Mais j’ai préféré ne pas accepter le hasard qui m’avait mené à cette première visite confidentielle à Tokyo. Et j’ai décidé, comme dans un jeu très excitant, de chercher et tenter de comprendre les signes, les correspondances muettes et les liens invisibles qui nous font prendre des chemins secrets et inconnus de nous-mêmes. Il était impossible que cette écrivaine qui avait fait un voyage de plusieurs mois à Paris en 1931, seule, avait dû affronter les barrières de la langue, des difficultés pécuniaires mortifères – elle eut parfois à peine de quoi manger pendant son séjour et était partie en Europe sans avoir pu s’assurer les frais de son voyage de retour au Japon -, les prisons imposées de sa condition féminine, puisqu’à cette date et jusqu’à la moitié du XXème siècle, seuls les hommes privilégiés se rendaient dans les pays étrangers, les femmes restant cloîtrées au sein du foyer, il était donc impossible que Fumiko ne m’accueille pas davantage dans son univers. Si c’était moi qui n’avais tout simplement pas osé entrer chez Fumiko ? De quelles découvertes et de quels chemins avais-je peur ? C’est ainsi que dès le soir, je suis partie sonder le mystère. Et plus que sur le chemin de Tokyo, j’ai suivi le voyage de Fumiko jusqu’à Paris.

Comme elle, j’ai pris le Transsibérien pour cinq cents Yens de l’époque, la voie maritime par l’Océan Indien m’étant inaccessible financièrement. J’ai péniblement changé douze fois de train, en Chine, en Russie et en Allemagne. J’ai voyagé pendant quinze jours en troisième classe, me liant d’amitié avec des femmes Russes. Partie le 4 novembre 1931, j’ai affronté le froid, et la peur plus encore, car un mois et demi avant mon départ, le Japon expansionniste avait envahi la Mandchourie Chinoise, devenue de fait un protectorat Japonais, un contexte de tension politique extrême, voire de guerre qui ne disait pas encore assez son nom.

(Lignes brutes)
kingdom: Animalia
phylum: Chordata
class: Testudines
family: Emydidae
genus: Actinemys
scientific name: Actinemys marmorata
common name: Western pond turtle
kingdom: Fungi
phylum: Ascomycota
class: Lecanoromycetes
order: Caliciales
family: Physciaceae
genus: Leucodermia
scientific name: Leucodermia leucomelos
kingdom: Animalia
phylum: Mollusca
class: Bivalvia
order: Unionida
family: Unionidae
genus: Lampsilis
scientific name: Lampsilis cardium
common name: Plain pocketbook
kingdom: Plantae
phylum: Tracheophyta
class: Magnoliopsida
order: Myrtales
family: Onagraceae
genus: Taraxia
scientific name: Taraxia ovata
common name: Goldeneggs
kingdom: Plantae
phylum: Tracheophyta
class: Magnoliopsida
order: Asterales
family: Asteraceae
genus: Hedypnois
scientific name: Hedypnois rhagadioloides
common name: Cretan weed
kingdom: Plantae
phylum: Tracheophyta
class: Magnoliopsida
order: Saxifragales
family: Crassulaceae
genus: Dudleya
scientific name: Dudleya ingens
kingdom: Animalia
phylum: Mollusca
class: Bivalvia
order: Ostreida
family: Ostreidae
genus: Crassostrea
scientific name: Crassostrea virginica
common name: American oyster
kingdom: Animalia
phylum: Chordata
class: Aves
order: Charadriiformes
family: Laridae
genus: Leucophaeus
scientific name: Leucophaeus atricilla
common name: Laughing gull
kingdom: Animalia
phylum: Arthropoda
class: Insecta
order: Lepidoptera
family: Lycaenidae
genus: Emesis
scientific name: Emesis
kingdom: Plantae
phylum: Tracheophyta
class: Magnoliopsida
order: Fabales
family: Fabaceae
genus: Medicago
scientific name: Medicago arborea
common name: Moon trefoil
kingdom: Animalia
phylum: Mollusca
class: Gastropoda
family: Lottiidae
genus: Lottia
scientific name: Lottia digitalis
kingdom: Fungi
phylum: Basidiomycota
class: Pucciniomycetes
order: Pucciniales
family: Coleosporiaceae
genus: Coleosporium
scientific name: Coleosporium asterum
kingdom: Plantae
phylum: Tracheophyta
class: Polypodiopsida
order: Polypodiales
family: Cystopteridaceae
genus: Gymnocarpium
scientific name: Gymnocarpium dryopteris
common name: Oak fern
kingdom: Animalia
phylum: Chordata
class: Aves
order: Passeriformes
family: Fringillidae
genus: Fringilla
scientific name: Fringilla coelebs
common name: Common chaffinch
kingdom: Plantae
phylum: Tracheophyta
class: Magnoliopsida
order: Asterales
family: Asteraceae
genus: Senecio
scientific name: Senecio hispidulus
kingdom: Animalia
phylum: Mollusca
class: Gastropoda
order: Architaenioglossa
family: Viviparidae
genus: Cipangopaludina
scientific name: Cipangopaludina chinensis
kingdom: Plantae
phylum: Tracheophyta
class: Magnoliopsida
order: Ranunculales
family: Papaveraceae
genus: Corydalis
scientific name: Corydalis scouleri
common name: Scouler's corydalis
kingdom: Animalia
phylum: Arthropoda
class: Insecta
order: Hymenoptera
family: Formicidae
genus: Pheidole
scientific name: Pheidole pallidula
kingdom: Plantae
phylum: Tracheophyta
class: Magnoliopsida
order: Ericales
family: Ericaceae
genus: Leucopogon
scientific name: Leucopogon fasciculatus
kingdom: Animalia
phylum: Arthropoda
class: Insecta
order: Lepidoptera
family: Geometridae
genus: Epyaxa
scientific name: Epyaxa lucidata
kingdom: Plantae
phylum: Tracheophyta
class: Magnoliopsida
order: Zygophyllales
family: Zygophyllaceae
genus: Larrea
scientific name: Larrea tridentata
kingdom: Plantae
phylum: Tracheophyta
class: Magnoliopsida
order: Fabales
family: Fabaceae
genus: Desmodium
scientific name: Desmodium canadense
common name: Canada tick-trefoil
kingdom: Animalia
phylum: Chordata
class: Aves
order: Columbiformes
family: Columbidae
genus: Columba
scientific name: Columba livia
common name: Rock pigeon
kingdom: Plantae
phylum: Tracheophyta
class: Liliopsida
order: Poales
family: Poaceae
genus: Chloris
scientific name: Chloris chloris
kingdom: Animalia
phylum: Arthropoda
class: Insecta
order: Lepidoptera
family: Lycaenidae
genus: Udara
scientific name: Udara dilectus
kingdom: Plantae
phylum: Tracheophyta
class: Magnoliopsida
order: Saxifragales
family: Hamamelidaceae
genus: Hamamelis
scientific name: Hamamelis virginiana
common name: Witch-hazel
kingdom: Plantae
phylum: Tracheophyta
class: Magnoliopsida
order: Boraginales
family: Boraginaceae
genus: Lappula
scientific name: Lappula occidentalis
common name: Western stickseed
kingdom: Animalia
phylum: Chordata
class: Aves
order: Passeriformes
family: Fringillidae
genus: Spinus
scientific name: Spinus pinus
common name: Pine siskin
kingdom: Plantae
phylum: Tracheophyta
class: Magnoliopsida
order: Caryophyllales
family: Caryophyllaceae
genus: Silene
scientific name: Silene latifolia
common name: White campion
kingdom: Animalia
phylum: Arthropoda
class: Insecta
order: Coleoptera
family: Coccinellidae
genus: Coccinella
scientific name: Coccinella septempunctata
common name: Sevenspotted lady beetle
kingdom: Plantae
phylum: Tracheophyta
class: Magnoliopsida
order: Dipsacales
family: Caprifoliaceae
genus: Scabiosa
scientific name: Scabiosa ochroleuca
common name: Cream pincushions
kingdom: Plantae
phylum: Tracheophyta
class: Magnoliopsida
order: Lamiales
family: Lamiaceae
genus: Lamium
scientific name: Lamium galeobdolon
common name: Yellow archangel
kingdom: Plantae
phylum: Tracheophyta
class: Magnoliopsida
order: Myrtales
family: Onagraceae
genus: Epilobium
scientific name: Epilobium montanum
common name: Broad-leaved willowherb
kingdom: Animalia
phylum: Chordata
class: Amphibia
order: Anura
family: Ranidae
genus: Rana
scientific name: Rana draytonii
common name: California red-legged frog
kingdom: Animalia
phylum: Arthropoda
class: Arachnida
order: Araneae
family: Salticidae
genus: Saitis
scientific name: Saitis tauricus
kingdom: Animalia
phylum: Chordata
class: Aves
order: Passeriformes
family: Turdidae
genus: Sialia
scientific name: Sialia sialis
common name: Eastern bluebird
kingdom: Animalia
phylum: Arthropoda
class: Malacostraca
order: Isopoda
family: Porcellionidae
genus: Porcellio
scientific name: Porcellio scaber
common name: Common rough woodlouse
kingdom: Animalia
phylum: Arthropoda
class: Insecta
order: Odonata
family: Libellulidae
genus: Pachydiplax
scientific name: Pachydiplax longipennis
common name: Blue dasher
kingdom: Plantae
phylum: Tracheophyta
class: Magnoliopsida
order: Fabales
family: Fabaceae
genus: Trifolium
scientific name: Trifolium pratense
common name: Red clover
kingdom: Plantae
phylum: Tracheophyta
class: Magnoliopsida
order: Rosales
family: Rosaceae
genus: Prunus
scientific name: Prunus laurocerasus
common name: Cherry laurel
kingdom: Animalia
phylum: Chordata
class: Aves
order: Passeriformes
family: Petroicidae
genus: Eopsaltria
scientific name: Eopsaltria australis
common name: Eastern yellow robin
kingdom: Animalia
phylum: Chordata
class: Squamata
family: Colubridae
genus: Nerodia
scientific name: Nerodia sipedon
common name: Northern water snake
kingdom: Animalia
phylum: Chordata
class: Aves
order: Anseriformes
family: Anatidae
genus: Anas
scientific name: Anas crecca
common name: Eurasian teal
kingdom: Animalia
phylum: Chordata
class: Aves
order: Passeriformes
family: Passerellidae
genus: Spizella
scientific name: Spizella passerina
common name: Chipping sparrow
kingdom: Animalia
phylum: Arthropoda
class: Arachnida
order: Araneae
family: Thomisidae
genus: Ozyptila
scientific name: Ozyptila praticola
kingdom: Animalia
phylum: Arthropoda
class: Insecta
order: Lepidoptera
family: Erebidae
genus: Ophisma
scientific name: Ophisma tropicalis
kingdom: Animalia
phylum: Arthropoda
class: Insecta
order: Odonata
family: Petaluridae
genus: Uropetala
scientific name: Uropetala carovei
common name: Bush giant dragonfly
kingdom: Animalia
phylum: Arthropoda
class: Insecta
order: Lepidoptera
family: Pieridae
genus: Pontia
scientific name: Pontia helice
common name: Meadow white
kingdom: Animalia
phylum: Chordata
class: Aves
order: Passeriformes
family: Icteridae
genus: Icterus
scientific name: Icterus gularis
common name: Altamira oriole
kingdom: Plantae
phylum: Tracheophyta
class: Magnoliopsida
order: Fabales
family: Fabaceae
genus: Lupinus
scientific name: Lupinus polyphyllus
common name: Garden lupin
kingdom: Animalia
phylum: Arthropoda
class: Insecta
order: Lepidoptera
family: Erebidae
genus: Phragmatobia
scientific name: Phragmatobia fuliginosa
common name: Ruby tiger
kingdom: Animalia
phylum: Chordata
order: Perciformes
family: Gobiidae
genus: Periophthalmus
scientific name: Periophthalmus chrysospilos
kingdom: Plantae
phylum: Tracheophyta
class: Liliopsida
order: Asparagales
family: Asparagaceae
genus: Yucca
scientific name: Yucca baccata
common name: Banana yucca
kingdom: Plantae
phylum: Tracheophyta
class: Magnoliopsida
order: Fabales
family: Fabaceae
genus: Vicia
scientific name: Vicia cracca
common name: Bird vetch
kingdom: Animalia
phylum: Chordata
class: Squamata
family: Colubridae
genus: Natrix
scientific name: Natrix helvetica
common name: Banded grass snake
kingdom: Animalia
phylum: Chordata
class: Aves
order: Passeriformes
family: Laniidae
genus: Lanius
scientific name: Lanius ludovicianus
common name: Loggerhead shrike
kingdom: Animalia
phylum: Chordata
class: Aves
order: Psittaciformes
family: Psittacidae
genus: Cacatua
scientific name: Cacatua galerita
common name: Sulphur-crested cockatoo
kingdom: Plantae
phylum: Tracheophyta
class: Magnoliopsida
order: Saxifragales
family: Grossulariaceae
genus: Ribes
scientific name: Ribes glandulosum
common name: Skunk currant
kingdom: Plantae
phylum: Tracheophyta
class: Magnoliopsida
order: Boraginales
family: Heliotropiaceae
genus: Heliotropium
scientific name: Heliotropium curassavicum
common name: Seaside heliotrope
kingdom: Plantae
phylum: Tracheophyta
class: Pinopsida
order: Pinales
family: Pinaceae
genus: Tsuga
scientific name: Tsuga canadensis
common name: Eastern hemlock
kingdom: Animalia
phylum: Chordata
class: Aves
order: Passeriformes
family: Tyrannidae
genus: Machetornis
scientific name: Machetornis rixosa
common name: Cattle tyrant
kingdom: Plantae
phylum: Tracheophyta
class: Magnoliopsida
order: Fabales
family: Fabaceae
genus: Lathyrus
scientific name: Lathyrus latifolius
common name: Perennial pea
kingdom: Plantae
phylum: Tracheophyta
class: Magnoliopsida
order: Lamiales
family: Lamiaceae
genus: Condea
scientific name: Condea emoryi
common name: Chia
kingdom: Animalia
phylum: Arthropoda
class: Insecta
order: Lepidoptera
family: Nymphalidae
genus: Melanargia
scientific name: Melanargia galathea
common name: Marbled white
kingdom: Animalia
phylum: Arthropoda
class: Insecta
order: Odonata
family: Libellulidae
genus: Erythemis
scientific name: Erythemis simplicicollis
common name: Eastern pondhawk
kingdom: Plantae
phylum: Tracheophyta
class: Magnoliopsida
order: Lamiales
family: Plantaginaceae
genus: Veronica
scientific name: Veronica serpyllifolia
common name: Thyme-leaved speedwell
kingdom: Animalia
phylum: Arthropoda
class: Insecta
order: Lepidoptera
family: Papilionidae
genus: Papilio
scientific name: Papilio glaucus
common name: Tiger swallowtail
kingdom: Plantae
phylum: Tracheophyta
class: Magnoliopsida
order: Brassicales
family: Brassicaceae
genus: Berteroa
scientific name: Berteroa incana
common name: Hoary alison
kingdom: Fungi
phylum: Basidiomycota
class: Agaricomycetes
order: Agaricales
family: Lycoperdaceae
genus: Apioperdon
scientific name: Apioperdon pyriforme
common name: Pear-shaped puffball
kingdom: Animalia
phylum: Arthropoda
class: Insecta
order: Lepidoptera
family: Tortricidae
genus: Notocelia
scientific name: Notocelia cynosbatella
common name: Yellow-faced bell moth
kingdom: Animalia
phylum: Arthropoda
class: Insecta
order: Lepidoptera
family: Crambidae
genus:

| TRAVAIL À FAIRE |
A – Renvoyez tel quel le passage du récit sur le voyage de Fumiko, en commençant par « Comme elle, j’ai » et en allant jusqu'à « assez son nom. ».
B – Prolongez le récit sur le voyage de Fumiko à partir de sa dernière phrase.

| RÉPONSES ATTENDUES |
A –
Comme elle, j’ai pris le Transsibérien pour cinq cents Yens de l’époque, la voie maritime par l’Océan Indien m’étant inaccessible financièrement. J’ai péniblement changé douze fois de train, en Chine, en Russie et en Allemagne. J’ai voyagé pendant quinze jours en troisième classe, me liant d’amitié avec des femmes Russes. Partie le 4 novembre 1931, j’ai affronté le froid, et la peur plus encore, car un mois et demi avant mon départ, le Japon expansionniste avait envahi la Mandchourie Chinoise, devenue de fait un protectorat Japonais, un contexte de tension politique extrême, voire de guerre qui ne disait pas encore assez son nom.

B –
Comme Fumiko, je suis arrivée à Paris le matin du 23 décembreà 6 h 30 à la gare du Nord. Et comme Fumiko, j’ai revêtu un kimono pour la circonstance. Alors que ce voyage m’avait appelé impérieusement au point de repousser les recommandations prudentes de mes proches m’enjoignant de renoncer à mon projet, j’ai connu à Paris l’isolement, la faim angoissante et le manque d’argent qui mène au désespoir. J’ai donc marché, arpenté les rues sans relâche, car c’est à l’extérieur que je me sentais vivre, chaussée de mes “geta” (socques) et habillée comme à Tokyo. J’ai refait inlassablement ce pour quoi mon corps avait été modelé et mon âme façonnée, depuis ma naissance que je parcours les routes du Japon avec mes parents marchands ambulants. Marcher et voyager : le voyage jusqu’à Paris ne m’avait pas suffi, je voyageais encore et encore sur le pavé de la capitale Française. Pauvre et libre : je n’ai cessé d’observer les humbles et les sans argents, les femmes surtout, à la fois fortes et vulnérables, celles et ceux que leur condition met à l’écart, ceux que je côtoyais quotidiennement, l’image de moi-même. J’ai écrit : « J’ai marché partout au hasard dans les rues. En marchant, j’ai vu le malheur des hommes qui errent sans but (6). » Puis au moment où j’ai cru que les circonstances arrêteraient définitivement mon vagabondage : « Je crains sérieusement que je ne puisse pas retourner au Japon. Je n’ai mangé que des épinards et du poisson pour le dîner. Je ne peux plus garder mon calme […] Je me résigne à la mort (6). », j’ai reçu quelques subsides pour un manuscrit et j’ai finalement pu rentrer au Japon.

De retour dans son pays, Fumiko continuera à y voyager, puis deviendra correspondante de guerre dans plusieurs pays en Asie, dessinant peu à peu d’elle « le portrait d’une pionnière parmi les femmes voyageuses (4). »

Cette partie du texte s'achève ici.